## WORK ORDER
Check every line of the material below for the string "elbow", and return the ones that have it.

----

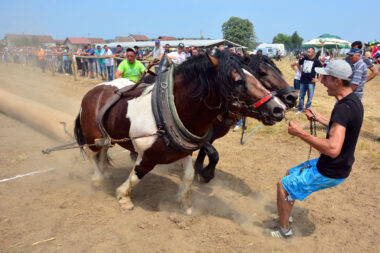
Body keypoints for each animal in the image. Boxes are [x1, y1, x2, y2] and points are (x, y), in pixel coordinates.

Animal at [74, 51, 286, 213]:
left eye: (256, 75)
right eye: (238, 80)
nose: (279, 108)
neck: (169, 112)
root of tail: (94, 91)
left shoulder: (185, 150)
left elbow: (190, 175)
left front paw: (184, 202)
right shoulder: (147, 156)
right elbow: (136, 175)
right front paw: (123, 197)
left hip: (107, 137)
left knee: (103, 151)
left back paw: (104, 171)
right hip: (93, 137)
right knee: (92, 153)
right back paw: (98, 178)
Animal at [194, 54, 298, 183]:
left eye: (278, 71)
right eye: (262, 73)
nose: (292, 97)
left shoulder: (211, 138)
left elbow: (206, 156)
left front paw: (201, 172)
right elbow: (213, 155)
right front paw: (206, 173)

----

## REPLY TO THE EXERCISE
left elbow: (190, 175)
right elbow: (136, 175)
left elbow: (206, 156)
right elbow: (213, 155)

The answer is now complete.